Riprende il concetto della formazione continua anche Franco Amicucci, fondatore di Skilla, sociologo con più di 30 anni di esperienza nella formazione manageriale e autore del libro “Apprendere nell’infosfera. Esperienzialità e nuove frontiere della conoscenza”, che afferma: «“Apprendere ad apprendere per tutto l’arco della vita”: una frase semplice, ma che contiene una serie di rivoluzioni. Non è una cosa nuova, già nel memorandum della Commissione europea del 2000 life-long learning  e life-wide learning erano individuate come categorie fondamentali dell’apprendimento del futuro. Oggi siamo in un contesto in cui vengono rotti essenzialmente due grandi paradigmi culturali della storia umana: il primo è la separazione tra l’apprendimento in una fase della vita, quella della scuola, e quello della fase successiva, ovvero il lavoro. L’apprendimento diventa fattore permanente perché siamo entrati nell’epoca del continuo e rapido cambiamento, quindi dell’apprendere e riapprendere continuamente. La seconda rottura avviene nelle aziende: la formazione come momento separato dal lavoro, che prevede due-tre giorni di corsi durante l’anno e qualche webinar. Invece l’apprendimento è ormai integrato nella quotidianità, non c’è più separazione tra momento del lavoro e momento della formazione. Siamo di fronte a una rivoluzione che richiede una serie di competenze nuove in quella che abbiamo definito “infosfera”, ovvero un contesto ibrido, fisico e digitale» conclude Amicucci.

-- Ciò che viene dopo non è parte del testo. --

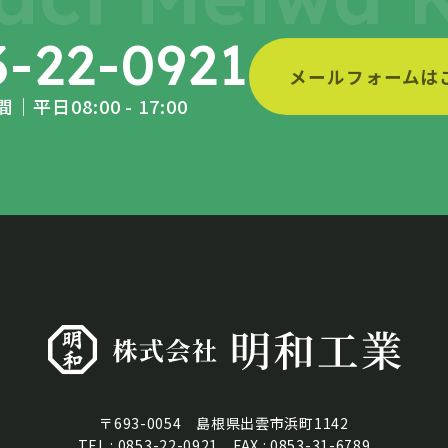
3-22-0921
メールフォームは
｜平日08:00 - 17:00
〒693-0054 島根県出雲市浜町1142
TEL : 0853-22-0921 FAX : 0853-31-6789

Allenare l’emotional agility

Se la nuova leadership che emerge deall’infosfera deve essere fluida, comunicativa e “gentile” – deve cioè mettere in campo una serie di soft skill, l’intelligenza emotiva in primis, ma anche l’ironia, l’autoironia, la flessibilità comportamentale il pensiero positivo e il problem solving creativo – deve essere anche inclusiva e attenta ai bisogni dei singoli individui, apprendendo – con un ciclo formativo specifico – a riconoscere subito i segnali di  malessere da brain fog, zoom fatigue o isolamento ma anche e soprattutto a prevenirli sviluppando engagement, motivazione e senso di appartenenza.

Le 3T

Saranno le 3T che secondo il teorico Richard Florida, guru della Silicon Valley, caratterizzano la creative class – Telento, Tecnologia e Tolleranza, le peculiarità della classe dirigente del futuro secondo Paolo Iacci, presidente di Aidp Promotion e docente presso l’Università Statale di Milano: « Per ciò che riguarda le risorse umane, il “talento” è il nuovo vero focus: occorre identificarlo e formarlo adeguatamente in quanto potenzialmente fonte di grandi e veloci ricchezze. Ma il “talento” oggi non è più lo straordinario possessore di un know-how che da solo può determinare una svolta nel destino di un’azienda. Il focus è invece sullo sviluppo della “talentuosità” di tutti i dipendenti perché, tutti insieme, si possa creare un know-how diffuso in grado di migliorare la qualità del prodotto/servizio offerto» afferma Iacci, che spiega: «Il focus passa dall’individuo alla squadra. Il coaching da solo non basta più. Rimane uno strumento fondamentale, ma vanno ripensati i modi per scegliere e formare la classe dirigente del futuro e implementare il necessario know-how tecnico e manageriale interno all’organizzazione. Non si parla più solo di coaching individuale, ma anche di team coaching». A complicare la situazione, la necessità da parte del leader di gestire team “allargati” a causa di fenomeni lavorativi diventati oggi molto comuni, dall’international remote working al southworking: anche in questo caso,            è necessaria una formazione specifica, il cui focus sia la virtual leadership.